MONUMENT – Elected town leaders here are halfway toward choosing a new, temporary boss for town employees. The Monument Board of Trustees Monday night narrowed a field of six applicants for the position of Interim Town Manager down to three — Malcolm Fleming, Mike Foreman, and Jason Wells.
An interim town manager is needed following the firing in June of Chris Lowe, who had been suspended in February, along with police chief Jacob Shirk. Shirk was reinstated two weeks later, but Lowe remained suspended. Internal memos leaked to News 5 earlier this month detail the inappropriate behavior of which Lowe was accused.

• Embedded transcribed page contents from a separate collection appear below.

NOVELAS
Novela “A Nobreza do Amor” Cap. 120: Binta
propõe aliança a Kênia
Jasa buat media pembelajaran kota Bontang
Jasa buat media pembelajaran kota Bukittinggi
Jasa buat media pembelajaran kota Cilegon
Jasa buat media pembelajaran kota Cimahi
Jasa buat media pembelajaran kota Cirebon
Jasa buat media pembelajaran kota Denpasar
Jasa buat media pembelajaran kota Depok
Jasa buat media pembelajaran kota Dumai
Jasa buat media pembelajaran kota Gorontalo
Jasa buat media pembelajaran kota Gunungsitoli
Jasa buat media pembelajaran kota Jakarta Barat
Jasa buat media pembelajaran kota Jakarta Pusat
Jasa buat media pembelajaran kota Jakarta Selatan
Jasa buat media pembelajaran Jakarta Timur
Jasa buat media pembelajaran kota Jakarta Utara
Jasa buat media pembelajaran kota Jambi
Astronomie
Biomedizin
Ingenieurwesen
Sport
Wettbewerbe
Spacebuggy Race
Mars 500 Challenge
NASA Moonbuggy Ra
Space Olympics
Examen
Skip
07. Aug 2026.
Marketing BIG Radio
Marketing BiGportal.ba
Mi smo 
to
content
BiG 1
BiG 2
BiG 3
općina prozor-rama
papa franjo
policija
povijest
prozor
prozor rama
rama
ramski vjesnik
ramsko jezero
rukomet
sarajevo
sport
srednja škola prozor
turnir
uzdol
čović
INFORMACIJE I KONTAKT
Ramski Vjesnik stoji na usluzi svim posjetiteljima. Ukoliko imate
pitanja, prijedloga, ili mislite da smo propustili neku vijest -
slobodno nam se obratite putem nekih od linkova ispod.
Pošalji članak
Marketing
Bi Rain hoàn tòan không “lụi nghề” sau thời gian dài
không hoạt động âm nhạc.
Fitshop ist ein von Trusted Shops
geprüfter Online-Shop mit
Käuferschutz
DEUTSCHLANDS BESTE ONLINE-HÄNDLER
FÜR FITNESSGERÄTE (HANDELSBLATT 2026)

On August 13, trustees interviewed the six applicants during a meeting at which a motion was passed unanimously to filter all town communications through Town Attorney Alicia Corley. From the official minutes and the first 30 seconds of an official YouTube video of the meeting, “Trustee (Greg) Coopman made a motion to ensure that any official message on behalf of the Town and the Board of Trustees is consistent, truthful, and verified; the only designated representative authorized to give an official statement or comment on behalf of the Town or the Board of Trustees is the Town Attorney at the direction of the Board; any other public comments or statements made are not in an official capacity and cannot be verified. The motion was seconded by Trustee (Jeffrey) Bornstein. Roll call vote was taken and the motion passed 6 to 0.” Corley explained to News 5 that, under the new policy, questions from the media for Trustees or town employees will go through her first, then to Trustees for consideration for public reply, and then Corley will receive direction from the Trustees as to how to proceed or reply.
“I’m slightly concerned that it’s a single point of contact, and so far, I’ve seen that it’s been ‘no comment,’ so I don’t know how that’s helpful,” said Ann Howe, a Monument resident and regular meeting attendee who intends to run for the vacant Trustee position in November.
Jeff Roberts, Executive Director for the Colorado Freedom of Information Coalition, says it is standard procedure for municipal governments and other agencies to direct public communications through a single department or individual person. Given the recent bitter division among the Trustees — many votes fail on a 3-3 tie — as well as the controversy surrounding the former Town Manager and leak of internal documents to the media, Roberts has concerns that the policy is intended to stifle divisive public comment. “What I would hope is that this policy isn’t intended to shut somebody up if they have something that they feel like the public needs to know about,” Roberts said. “If I were them, I wouldn’t want to make it seem like we’re stifling any particular point of view.”
A timeline for selecting a winner among the three finalists for the Interim Town Manager position has not been announced. “With any group dynamic, it’s storming, forming, norming,” Howe said. “I’m hoping we’re done with the storming, and there’s some forming going on, and we’ll get to norming very soon.”